Ha sido una calamidad política y se ha despedido sin honor del cargo. Tal podría ser el recordatorio sumario e incluso el epitafio del tránsito de Francisco Camps por la presidencia de la Generalitat. Sus feligreses seguirán rindiéndole culto, pues la derecha suele ser devota, pero será a costa de confundir tercamente los deseos con la realidad que se resume en una democracia degradada y una comunidad esquilmada, convertida en parque temático de la corrupción, de la que él mismo, el gran líder caído, es -¿presunto?- beneficiario, además de cooperador necesario por no haber ejercido su autoridad frente a la traca de escándalos que nos ha abrumado. Y para acabarlo de arreglar, ha exhibido una penosa falta de entereza a la hora de asumir su inexorable destino: la dimisión. Aun para ese trámite ha tenido que valerse de los aviesos oficios de un sicario -¡Viva Honduras!- enviado para apuntillarlo al tiempo que invocaba torvas e hilarantes conspiraciones contra su persona.

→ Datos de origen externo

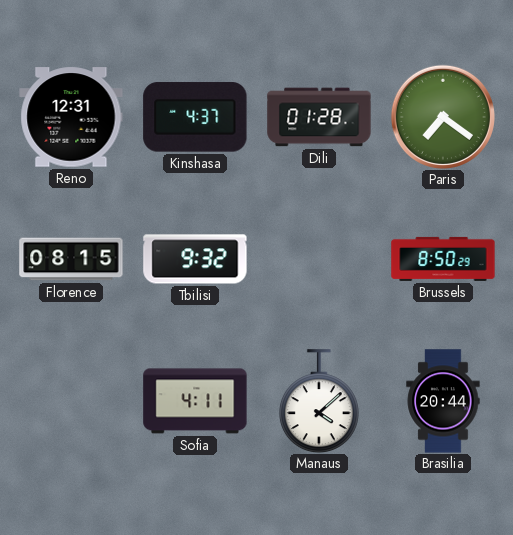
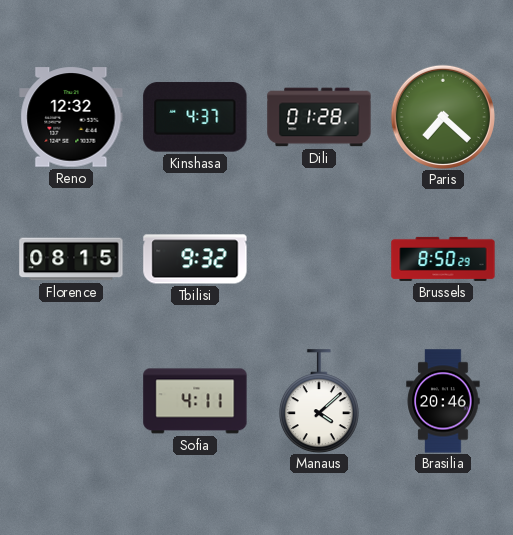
Reno: 12:31 -> 12:32
Paris: 7:21 -> 7:22
Brasilia: 20:44 -> 20:46
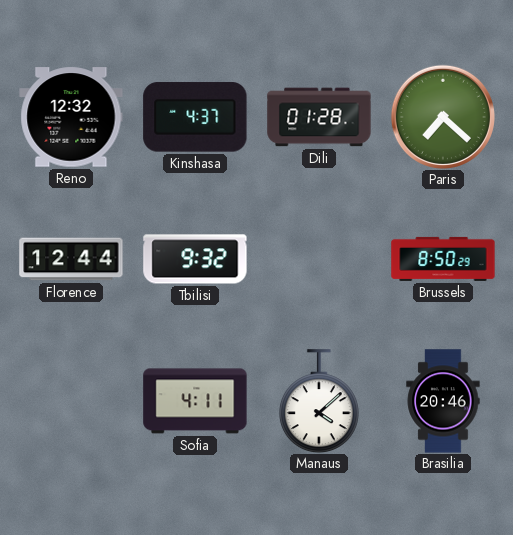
Florence: 08:15 -> 12:44
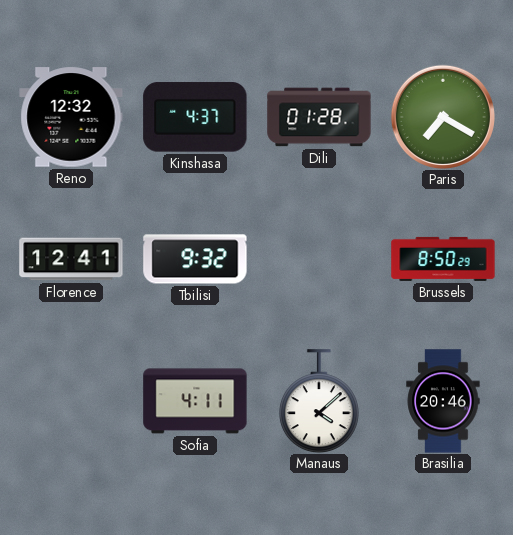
Paris: 7:22 -> 7:20
Florence: 12:44 -> 12:41
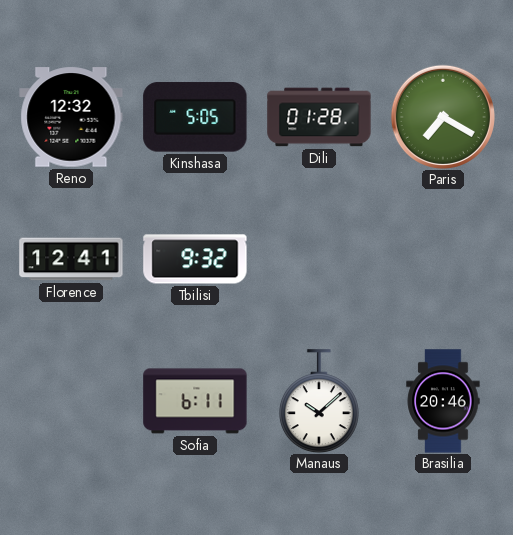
Kinshasa: 4:37 -> 5:05
Brussels: 8:50 -> none
Sofia: 4:11 -> 6:11
Manaus: 4:08 -> 10:08
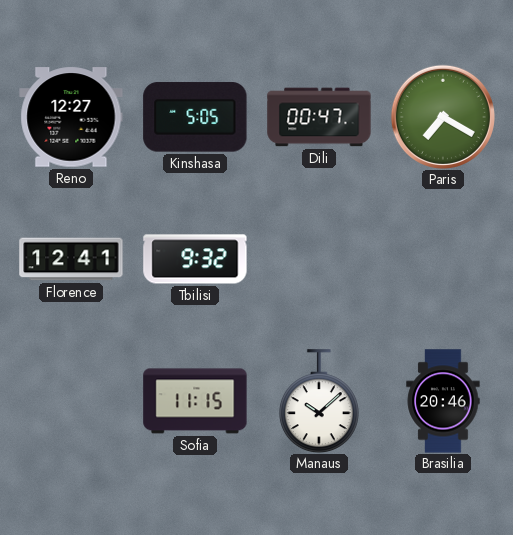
Reno: 12:32 -> 12:27
Dili: 01:28 -> 00:47
Sofia: 6:11 -> 11:15
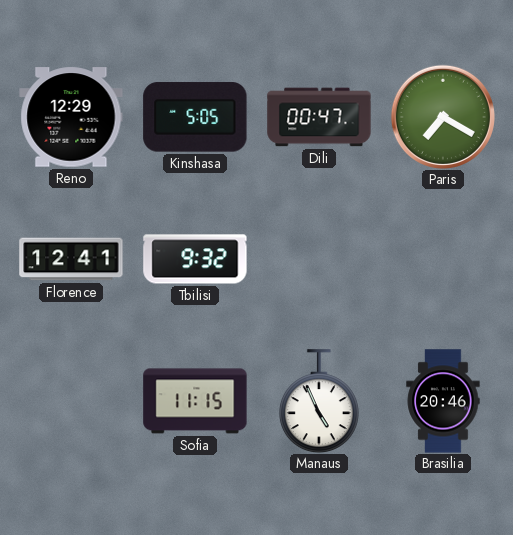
Reno: 12:27 -> 12:29
Manaus: 10:08 -> 4:56
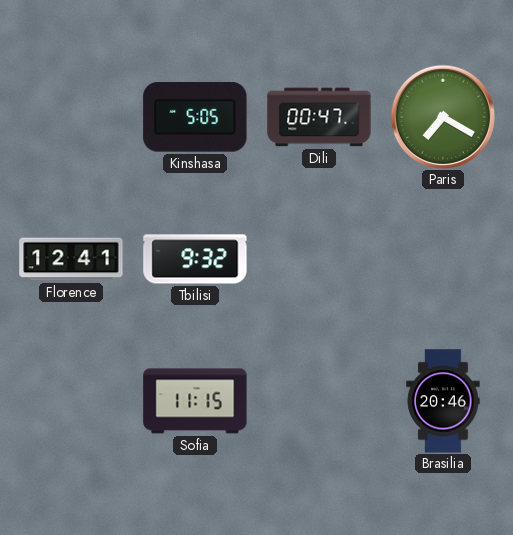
Reno: 12:29 -> none
Manaus: 4:56 -> none
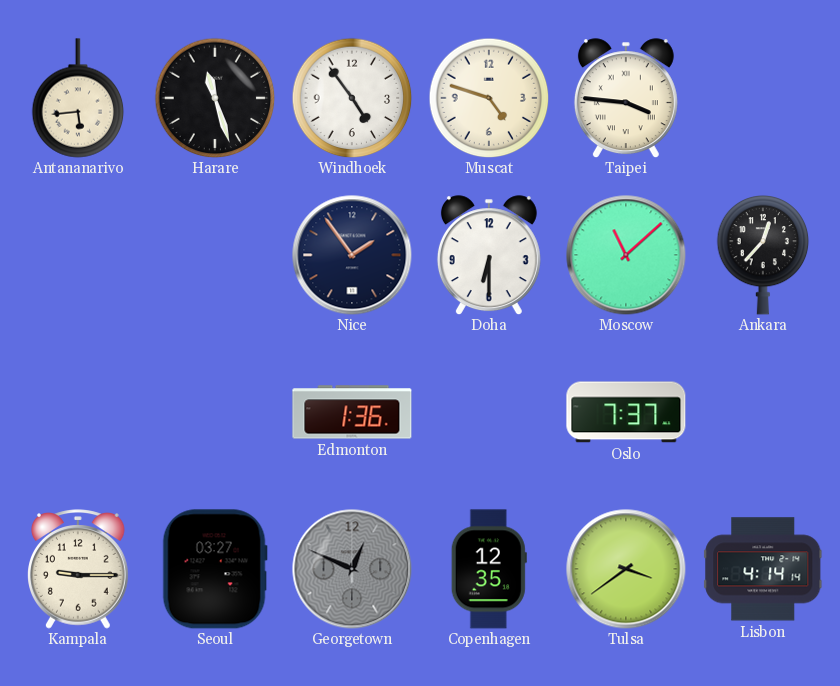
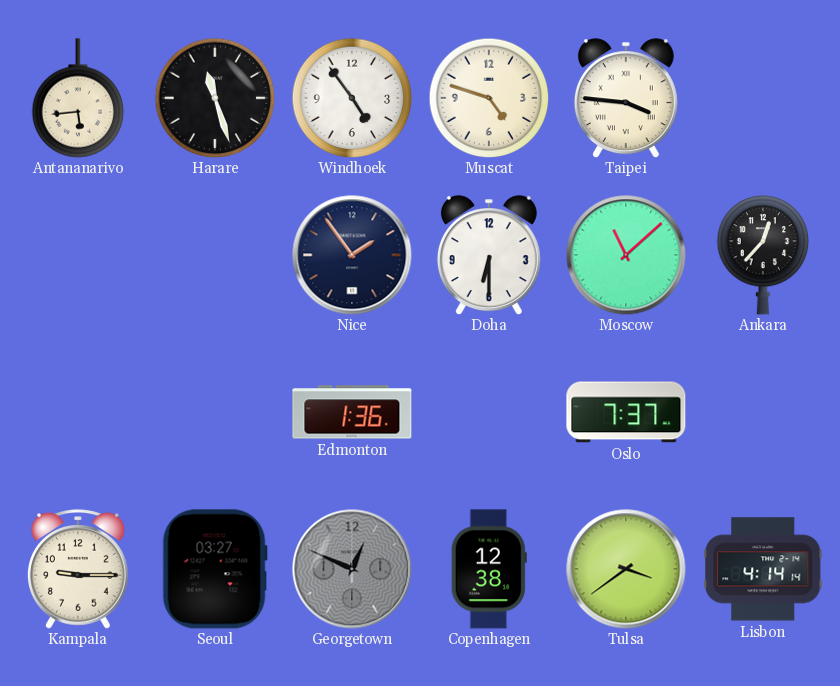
Copenhagen: 12:35 -> 12:38
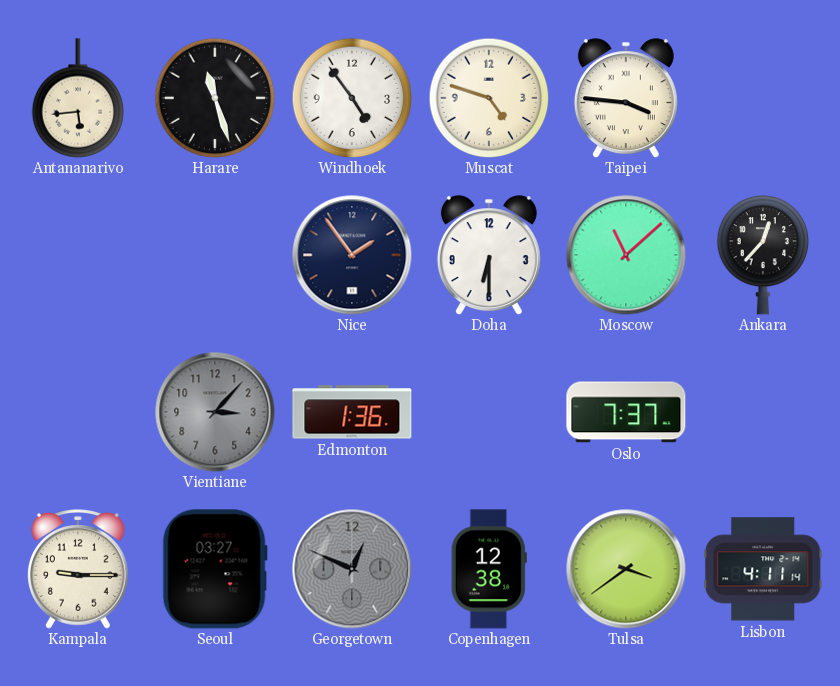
Vientiane: none -> 3:07
Lisbon: 4:14 -> 4:11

Y una nota personal más. Quien en su juventud fuera un animoso liberal, ha acabado trastornado por el poder. Ha sido implacable con sus críticos o discrepantes, a la par que condescendiente con los chorizos. Y en punto a la libertad que un día enarboló como ideario resulta obvia la alergia que le provoca la información vocacionalmente objetiva y el pluralismo de las opiniones, tal como revela el secuestro de la televisión pública autonómica, puesta al servicio de sus exclusivos intereses partidarios. La censura y estupidez que han asfixiado a este medio solo son equiparables a la odiosa fórmula vigente durante el franquismo o en la actual Comunidad de Madrid. Por todo lo cual, nuestro desventurado personaje se ha convertido en el más desacreditado de los presidentes que se han sucedido en esa poltrona. Y muy probablemente en el primero de ellos condenado por soborno, que tampoco es mal colofón a una carrera.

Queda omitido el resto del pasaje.